Die Bodenfliesen sind nicht nur hässlich, sondern auch unangenehm kühl. Dass die Idee, gerade hierher zu flüchten, eher dumm war, wird mir vollends klar, als ich frierend auf dem kleinen, klammen Badewannenvorleger wie auf einer Insel inmitten von Achtzigerjahrefliesen rumstehe, als würde ich Reise nach Jerusalem mit mir selbst spielen. Ich muss gar nicht aufs Klo. Ich musste nur kurz raus aus dem Nest voller warmer Körper und Schnapsdunst. Aber ich bin ja nicht nur hinten nackt, sondern auch vorne, und wie soll ich denn bitte zurück ins Schlafzimmer gehen, ohne dem kleinen Kurt nun auch Brüste und Schamhaare aufzudrängen? Ich sehe mich in dem traurigen kleinen Raum um. Er strahlt keinerlei Gemütlichkeit aus, und wir haben ihm auch nicht geholfen, die beste Version seiner selbst zu sein. Hygieneartikel eignen sich nicht zur Dekoration, Kurts Badewannenspielzeug ist zwar farbenfroh und niedlich, aber eben nur Spielzeug, und Badetextilien haben wir einfach irgendwie vergessen. Es ist nicht so, dass wir keine besitzen, wir haben ein schönes Potpourri aus zusammengewürfelten Handtüchern unserer Vergangenheit, nur dass sie immer noch in einem Umzugskarton in Kurts Kinderzimmer stehen.
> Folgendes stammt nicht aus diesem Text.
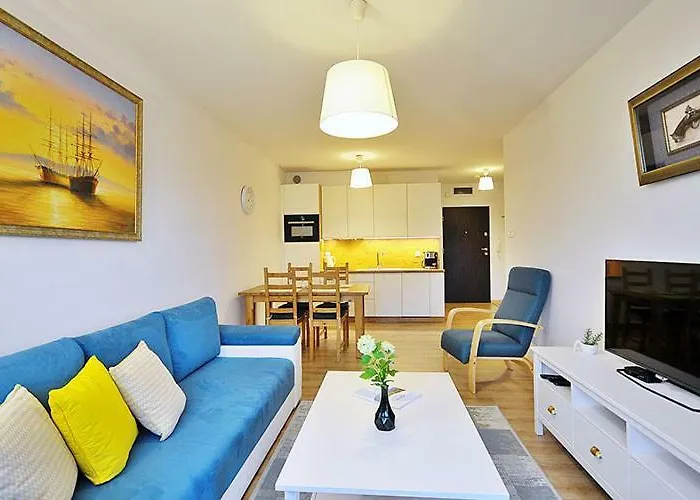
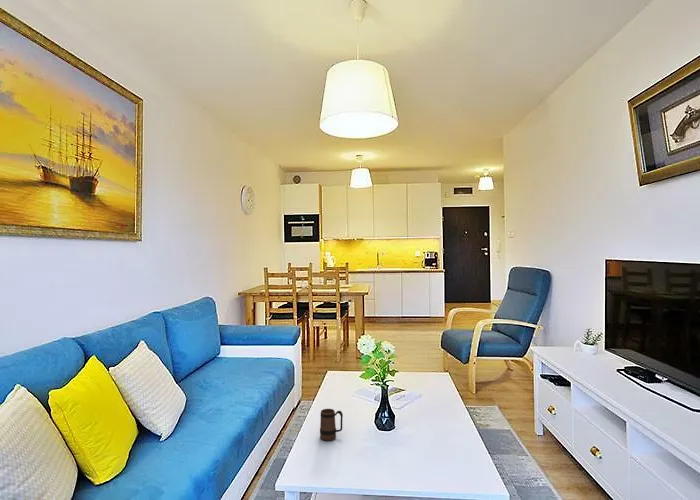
+ mug [319,408,344,442]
Hier im Bad befinden sich nur Kurts Feuerwehr-Sam-Bademantel und ein einzelnes kleines Handtuch, das eben für Hände und nicht einen ganzen Körper gedacht ist. Ich ärgere mich über unsere Verpeiltheit. Seit Wochen fluchen wir immer abwechselnd, wenn wir aus der Dusche steigen und nur diesen winzigen Lappen zum Abtrocknen haben. Seit Wochen vergessen wir, seine großen Brüder einmal gesammelt zu waschen und zur Benutzung freizugeben. Spätestens heute werde ich daran denken. Ich erkaufe mir wertvolle Zeit, indem ich mir, fröstelnd und weiterhin nackt, die Zähne putze.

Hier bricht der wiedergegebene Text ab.